Saved data entries
★ ★ ★ ★ ★
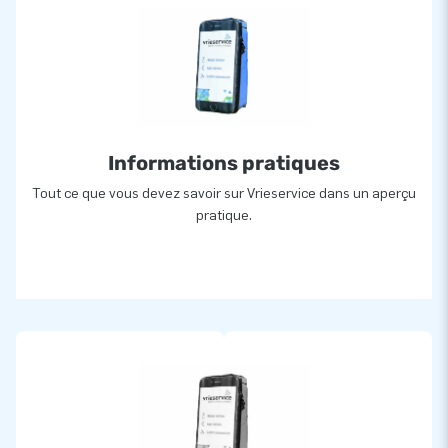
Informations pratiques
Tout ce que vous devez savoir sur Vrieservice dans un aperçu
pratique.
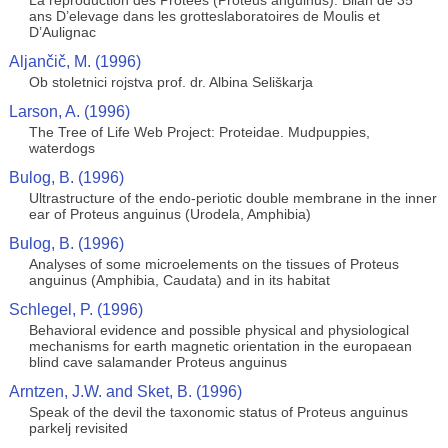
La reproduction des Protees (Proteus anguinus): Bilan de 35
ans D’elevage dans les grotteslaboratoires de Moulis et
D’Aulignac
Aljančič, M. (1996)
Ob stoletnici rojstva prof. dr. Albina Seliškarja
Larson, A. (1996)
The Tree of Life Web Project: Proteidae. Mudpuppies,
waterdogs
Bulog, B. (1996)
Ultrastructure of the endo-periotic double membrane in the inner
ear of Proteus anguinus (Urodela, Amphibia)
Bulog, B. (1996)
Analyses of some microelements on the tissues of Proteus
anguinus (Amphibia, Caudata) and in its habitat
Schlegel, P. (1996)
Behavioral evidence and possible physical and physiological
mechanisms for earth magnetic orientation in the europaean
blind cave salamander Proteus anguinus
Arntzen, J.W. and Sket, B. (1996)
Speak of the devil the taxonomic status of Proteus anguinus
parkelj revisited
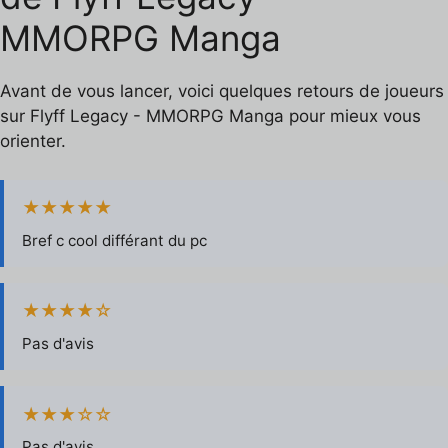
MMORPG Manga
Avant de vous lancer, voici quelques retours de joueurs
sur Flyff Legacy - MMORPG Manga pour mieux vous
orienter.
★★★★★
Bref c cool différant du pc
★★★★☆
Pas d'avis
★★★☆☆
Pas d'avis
★ ★ ★ ★ ★
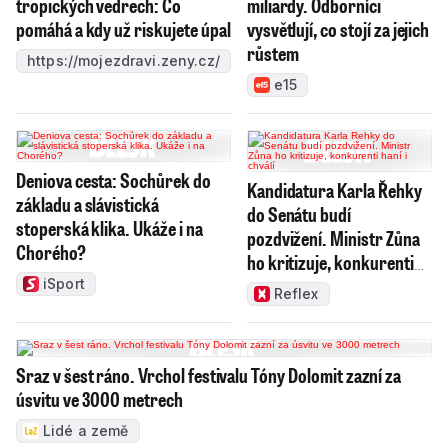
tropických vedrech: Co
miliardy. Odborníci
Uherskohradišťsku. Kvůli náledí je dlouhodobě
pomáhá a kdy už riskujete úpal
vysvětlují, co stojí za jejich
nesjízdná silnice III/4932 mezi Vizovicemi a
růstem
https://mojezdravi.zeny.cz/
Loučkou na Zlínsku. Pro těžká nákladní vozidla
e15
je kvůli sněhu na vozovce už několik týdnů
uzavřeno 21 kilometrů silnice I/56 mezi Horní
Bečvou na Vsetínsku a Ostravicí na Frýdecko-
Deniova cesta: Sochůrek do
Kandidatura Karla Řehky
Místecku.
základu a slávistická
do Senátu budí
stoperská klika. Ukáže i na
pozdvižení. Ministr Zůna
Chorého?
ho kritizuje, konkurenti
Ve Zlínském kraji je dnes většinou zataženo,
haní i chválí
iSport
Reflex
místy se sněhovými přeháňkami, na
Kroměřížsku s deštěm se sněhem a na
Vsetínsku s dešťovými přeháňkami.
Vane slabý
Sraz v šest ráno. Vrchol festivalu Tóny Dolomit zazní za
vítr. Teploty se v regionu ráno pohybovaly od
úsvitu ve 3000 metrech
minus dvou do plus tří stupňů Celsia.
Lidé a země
★ ★ ★ ★ ★
▶ _Task statement_
Would you please copy every line in the data that contains the word "anguinus"?

▶ _Problem solution_
La reproduction des Protees (Proteus anguinus): Bilan de 35
ear of Proteus anguinus (Urodela, Amphibia)
anguinus (Amphibia, Caudata) and in its habitat
blind cave salamander Proteus anguinus
Speak of the devil the taxonomic status of Proteus anguinus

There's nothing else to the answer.